▸ Selected text
Tuesday, May 6, 2014

Let us pray...



     Before we begin today’s column, I’d like to open with a prayer. Please bow your heads and repeat after me:

     Eternal Father, thank you for guiding us and strengthening us, and helping us to know in our hearts where to have lunch. We praise your white and red checkered overalls, your Reagan-esque pompadour, your beatific smile, the giant burger you loft continually on our behalf at the entrance to your namesake restaurants and on your menus. O beloved Big Boy, protect us in our wayward hours, and guide us toward the salad bar, to counterbalance the caloric heft of your mighty triple-decker burgers. Anoint our lives with special sauce, as we enjoy this high-quality column. Amen.

     Now on to business. The U.S. Supreme Court said Monday that government can begin its various public functions with a sectarian prayer. The court ruled, 5-4, that the small town of Greece, New York, did not violate the Constitution by tucking Christian prayer, which included lines like, “the saving sacrifice of Jesus Christ on the cross,” before its monthly meetings. The risk that citizens who are Jewish or Muslim or atheistic — or who worship the Big Boy burger mascot as a deity — might feel excluded or offended is not significant.
     “Offense ... does not equate to coercion,” Justice Anthony Kennedy wrote.
     And that is true. Nobody forces you to embrace a religion by inserting its prayers into the daily machinery of government. Northbrook could start its village board meetings with a priest in red, swinging incense and intoning Latin, and I wouldn’t feel coerced to abandon my faith, such as it is. But there is still a not-so-subtle message, a disconnect from being forced, before you’re allowed to air your concerns to the government, to participate in a little service for a faith to which you don’t ascribe, similar perhaps what you felt worshipping Big Boy (What? You didn’t say the prayer? What’s the matter with you? You’re not a Ronald McDonaldarian are you? I knew it!). Thus waiting to testify how the enormous illuminated cross they want to erect in front of Northbrook Village Hall (people who push their faith never stop pushing) will shine in my windows, disturbing my cats, I might wonder if perhaps this government, which supposedly represents me too, is in fact giving my views their fair weight.

▸ Record excerpts
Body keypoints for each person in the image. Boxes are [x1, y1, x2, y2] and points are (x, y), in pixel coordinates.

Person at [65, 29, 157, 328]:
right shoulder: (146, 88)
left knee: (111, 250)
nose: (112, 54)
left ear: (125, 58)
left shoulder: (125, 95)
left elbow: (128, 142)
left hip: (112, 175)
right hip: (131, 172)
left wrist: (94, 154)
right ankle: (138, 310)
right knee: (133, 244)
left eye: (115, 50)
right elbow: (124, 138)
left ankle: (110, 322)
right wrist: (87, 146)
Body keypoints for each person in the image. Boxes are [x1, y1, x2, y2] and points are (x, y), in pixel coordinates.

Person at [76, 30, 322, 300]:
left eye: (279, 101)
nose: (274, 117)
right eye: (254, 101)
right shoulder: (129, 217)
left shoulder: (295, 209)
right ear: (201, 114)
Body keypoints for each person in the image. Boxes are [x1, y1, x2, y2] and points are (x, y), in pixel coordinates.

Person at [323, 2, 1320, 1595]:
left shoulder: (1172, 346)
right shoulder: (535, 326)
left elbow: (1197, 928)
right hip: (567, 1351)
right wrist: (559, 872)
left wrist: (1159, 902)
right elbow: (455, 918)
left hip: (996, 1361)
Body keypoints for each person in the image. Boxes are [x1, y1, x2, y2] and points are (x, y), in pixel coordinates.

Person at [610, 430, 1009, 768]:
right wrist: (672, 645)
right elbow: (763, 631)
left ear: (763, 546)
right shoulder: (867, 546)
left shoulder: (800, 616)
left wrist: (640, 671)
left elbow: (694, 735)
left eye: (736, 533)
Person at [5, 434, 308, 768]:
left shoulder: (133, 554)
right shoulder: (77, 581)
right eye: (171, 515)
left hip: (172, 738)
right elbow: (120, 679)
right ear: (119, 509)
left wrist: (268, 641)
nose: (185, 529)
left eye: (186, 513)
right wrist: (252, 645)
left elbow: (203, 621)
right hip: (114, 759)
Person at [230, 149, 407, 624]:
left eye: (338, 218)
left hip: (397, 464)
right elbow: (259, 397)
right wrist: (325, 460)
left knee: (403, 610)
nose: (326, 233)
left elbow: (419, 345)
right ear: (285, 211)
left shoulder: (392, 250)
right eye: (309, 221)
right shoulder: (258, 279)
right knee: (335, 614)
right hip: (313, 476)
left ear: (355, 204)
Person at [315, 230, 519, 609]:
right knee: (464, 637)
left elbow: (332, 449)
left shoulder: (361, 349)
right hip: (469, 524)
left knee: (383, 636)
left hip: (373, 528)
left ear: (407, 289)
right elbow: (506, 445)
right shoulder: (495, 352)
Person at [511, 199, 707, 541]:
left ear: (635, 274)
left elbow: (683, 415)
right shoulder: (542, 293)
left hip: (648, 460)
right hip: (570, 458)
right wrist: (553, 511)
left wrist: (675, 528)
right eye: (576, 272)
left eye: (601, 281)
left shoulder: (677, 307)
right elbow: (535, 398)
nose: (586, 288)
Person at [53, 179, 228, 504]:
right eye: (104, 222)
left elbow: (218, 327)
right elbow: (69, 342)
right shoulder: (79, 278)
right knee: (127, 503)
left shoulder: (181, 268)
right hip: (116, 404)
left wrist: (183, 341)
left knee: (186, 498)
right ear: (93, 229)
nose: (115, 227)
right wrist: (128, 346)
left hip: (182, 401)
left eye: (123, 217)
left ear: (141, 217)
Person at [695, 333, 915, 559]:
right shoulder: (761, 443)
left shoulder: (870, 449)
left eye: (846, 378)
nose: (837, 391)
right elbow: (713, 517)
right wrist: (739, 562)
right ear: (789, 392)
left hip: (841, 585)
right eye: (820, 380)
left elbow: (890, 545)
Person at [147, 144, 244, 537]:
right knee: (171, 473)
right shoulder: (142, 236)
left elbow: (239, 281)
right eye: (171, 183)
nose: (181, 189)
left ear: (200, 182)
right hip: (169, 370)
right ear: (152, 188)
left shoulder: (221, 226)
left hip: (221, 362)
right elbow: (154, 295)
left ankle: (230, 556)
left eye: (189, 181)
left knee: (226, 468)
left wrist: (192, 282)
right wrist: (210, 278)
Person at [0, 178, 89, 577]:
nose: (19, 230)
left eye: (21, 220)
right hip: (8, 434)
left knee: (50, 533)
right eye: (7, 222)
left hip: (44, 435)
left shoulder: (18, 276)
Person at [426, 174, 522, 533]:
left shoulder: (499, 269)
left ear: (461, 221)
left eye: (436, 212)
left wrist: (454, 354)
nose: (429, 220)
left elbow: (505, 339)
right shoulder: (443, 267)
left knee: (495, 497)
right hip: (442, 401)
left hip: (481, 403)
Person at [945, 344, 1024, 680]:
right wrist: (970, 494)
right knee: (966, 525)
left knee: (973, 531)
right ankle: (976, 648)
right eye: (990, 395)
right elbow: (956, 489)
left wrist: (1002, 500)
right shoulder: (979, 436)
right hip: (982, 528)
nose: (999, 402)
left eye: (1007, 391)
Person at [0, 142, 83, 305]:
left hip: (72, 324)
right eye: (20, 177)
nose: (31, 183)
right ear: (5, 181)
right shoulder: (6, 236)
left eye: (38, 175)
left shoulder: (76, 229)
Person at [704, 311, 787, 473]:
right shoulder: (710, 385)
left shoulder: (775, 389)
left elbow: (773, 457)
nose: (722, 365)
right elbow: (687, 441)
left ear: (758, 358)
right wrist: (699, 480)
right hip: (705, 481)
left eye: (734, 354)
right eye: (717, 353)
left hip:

▸ Work request
Decide whether each statement agrees with the column on the Supreme Court prayer ruling. Answer yes or no, and quote the words from the column that decide it.
1. The Supreme Court ruled unanimously in the case about the town of Greece, New York.
2. Justice Anthony Kennedy wrote that offense does not amount to coercion.
3. The town of Greece held the meetings in question weekly.

▸ Result below
1. No: "The court ruled, 5-4,"
2. Yes: "“Offense ... does not equate to coercion,” Justice Anthony Kennedy wrote."
3. No: "before its monthly meetings"